En un concierto de su grupo Contraflor al Resto con el Chango Farías Gómez y Marian Farías Gómez, le dijo al público: “Yo le aposté al Chango que a la mitad del concierto todos ustedes se iban". En cambio, cuando hablaba de Horacio Salgán se ponía serio. “Pianista era él, yo soy un tocador de piano”. Por Andrés Chazarreta, el recopilador, docente y pionero del folklore de la década del veinte, sentía adoración, al igual que por George Harrison de The Beatles: una de sus ceremonias preferidas era sentarse en su living a ver el DVD documental sobre su vida, siempre con algo para picar a mano. De su trabajo en un frigorífico le quedó el berretín por los fiambres. Si algo le gustaba en la vida eran los embutidos, la sopa inglesa y el licor de huevo, que ocultaba en un armario y lo tomaba a escondidas de su mujer Beatriz y su hija Mora, porque era diabético.
Los viernes eran una fiesta: le gustaba cenar pizza con su nieto Ramiro de 16 años, que vive en un departamento abajo de su casa. Los domingos eran de pasta. Después de la comida siempre se quedaba escuchando música, sobre todo tango -era un enamorado de Francisco de Caro- o ponía clásicos de Alfred Hitchcock en la tele y hacía comentarios como si estuviera en un cineclub de barrio. A Manolo le gustaba comentar sobre todo, un hábito que había adquirido con sus amigos anticuarios de San Telmo, cuando todavía podía juntarse a tomar café y no estaba pendiente de su diálisis.
Decía lo que pensaba sin filtros. Para él, los políticos eran unos inútiles y los músicos que no leían unos burros. Puteaba, siempre puteaba, como cuando iba a la cancha de Argentinos Juniors con el baterista Norberto Minichillo en los ’60. Se quejaba de las grandes instituciones, aunque había pertenecido al directorio de Sadaic y del Fondo Nacional de las Artes. Rechazó el premio Konex porque no se lo habían dado primero al Cuchi y aunque le habían otorgado grandes reconocimientos como el Premio Nacional de la Música, a veces sentía que no era escuchado. Si encontraba un interlocutor interesado podía sacar postales de la época del setenta cuando revolucionaron la escena con el Negro Lagos y Dino Saluzzi. Disfrutaba de las charlas largas sin horario -así habían sido las tertulias en la casa de su padre con pintores, músicos y poetas- una ceremonia que repetía con amigos.

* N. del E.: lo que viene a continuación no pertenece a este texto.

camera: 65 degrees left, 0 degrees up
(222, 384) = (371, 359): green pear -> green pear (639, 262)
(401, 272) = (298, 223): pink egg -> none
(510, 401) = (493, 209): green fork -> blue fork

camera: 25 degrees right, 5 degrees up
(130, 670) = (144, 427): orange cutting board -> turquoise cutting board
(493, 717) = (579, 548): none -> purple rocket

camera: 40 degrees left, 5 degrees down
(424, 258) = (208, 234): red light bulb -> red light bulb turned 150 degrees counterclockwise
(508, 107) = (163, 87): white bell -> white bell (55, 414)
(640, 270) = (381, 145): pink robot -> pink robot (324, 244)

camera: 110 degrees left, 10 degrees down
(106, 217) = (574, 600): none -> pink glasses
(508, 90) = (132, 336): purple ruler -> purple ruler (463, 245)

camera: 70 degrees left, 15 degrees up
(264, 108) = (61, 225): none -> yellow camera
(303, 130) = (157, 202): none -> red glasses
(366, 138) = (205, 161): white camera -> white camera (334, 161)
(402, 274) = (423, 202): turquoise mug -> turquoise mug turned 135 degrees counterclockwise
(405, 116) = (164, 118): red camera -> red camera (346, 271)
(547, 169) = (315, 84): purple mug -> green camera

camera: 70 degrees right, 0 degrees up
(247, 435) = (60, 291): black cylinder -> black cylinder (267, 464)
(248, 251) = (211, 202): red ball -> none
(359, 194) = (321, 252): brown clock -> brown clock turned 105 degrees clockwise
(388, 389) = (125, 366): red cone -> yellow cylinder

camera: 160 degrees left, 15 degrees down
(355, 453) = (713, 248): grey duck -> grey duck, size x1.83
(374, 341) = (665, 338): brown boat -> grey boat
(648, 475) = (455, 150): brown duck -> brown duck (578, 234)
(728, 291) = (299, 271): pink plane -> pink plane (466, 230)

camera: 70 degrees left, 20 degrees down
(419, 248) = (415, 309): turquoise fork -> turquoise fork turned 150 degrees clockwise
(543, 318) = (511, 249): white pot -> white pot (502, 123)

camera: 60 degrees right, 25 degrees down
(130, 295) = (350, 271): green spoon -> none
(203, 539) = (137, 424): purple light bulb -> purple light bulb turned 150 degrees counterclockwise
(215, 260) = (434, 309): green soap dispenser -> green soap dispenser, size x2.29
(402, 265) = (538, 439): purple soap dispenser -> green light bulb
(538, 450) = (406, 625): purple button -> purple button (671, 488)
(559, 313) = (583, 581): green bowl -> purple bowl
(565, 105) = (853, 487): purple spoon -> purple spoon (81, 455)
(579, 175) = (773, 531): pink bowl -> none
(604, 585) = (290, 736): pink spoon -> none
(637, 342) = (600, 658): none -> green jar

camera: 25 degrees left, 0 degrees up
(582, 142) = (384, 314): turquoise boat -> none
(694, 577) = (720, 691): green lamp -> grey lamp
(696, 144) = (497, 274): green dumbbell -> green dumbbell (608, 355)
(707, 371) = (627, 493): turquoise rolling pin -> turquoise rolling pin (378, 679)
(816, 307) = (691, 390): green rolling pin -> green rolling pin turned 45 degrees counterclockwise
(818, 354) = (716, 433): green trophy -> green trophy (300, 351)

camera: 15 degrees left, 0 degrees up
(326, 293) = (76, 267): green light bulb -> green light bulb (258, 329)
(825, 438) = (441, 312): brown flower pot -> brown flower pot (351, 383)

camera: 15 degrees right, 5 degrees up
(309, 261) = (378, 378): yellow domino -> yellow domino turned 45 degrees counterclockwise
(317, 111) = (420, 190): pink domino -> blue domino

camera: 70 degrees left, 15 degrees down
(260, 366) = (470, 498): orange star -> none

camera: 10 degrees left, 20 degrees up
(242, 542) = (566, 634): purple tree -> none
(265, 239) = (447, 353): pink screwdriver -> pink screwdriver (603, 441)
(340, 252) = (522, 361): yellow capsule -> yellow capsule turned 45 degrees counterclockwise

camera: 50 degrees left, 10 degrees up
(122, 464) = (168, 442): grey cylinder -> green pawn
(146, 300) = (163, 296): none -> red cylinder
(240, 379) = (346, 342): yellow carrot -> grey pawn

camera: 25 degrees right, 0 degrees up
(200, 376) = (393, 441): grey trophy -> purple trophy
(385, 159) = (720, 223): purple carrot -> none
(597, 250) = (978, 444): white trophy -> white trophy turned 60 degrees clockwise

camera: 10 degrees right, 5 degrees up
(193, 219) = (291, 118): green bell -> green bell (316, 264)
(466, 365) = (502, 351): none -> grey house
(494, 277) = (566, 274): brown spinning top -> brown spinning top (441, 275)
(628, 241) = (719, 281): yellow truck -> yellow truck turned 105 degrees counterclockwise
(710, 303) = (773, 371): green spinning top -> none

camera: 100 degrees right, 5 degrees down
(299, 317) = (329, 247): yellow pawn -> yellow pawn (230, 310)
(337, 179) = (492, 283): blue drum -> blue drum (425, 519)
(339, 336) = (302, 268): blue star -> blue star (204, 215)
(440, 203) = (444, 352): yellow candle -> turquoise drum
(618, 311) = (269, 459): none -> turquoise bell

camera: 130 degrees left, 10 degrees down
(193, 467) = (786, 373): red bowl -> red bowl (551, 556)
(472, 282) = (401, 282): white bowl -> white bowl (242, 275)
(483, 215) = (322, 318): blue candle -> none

“Mora, traéle otro café para el pibe y a mí tráeme una coca”, le decía a su hija. La voz de Manolo, gruesa y mandona, retumbaba en la casa. Con su hija, la menor de tres hermanos -Alejandro y Pablo-a la que le dedicó “Mora”, una de sus composiciones más emblemáticas, tenían un paso de comedia. Manolo le pedía algo, guiñaba un ojo y la apuraba con tono de cascarrabias: “Dale nena, traéle algo de comer al pibe que se va a morir de hambre”. Del otro lado de la habitación, Mora llegaba con paso apurado, ceño fruncido, con un platito con masas o sanguchitos. “Esto es para el chico. Vos papá, no podés”. Parecía una comedia italiana. La escena se repetía tres o más veces durante una entrevista.
Después, ya cansado de hablar de sí mismo, de cómo le querían tirar piedras cuando mostró su “Chacarera sin segunda” que duraba como quince minutos, de cómo convenció a un funcionario para crear la Escuela de Música Popular de Avellaneda, de cómo eran las cenas con Salgán, el Mono Villegas y el Cuchi, se despedía, daba una palmada sobre el hombro con ternura y se iba lento con su más de metro ochenta de altura. La sensación era de nostalgia, porque una conversación, una clase, o un concierto de Manolo Juárez no querías que terminara nunca. Siempre esperabas el bis.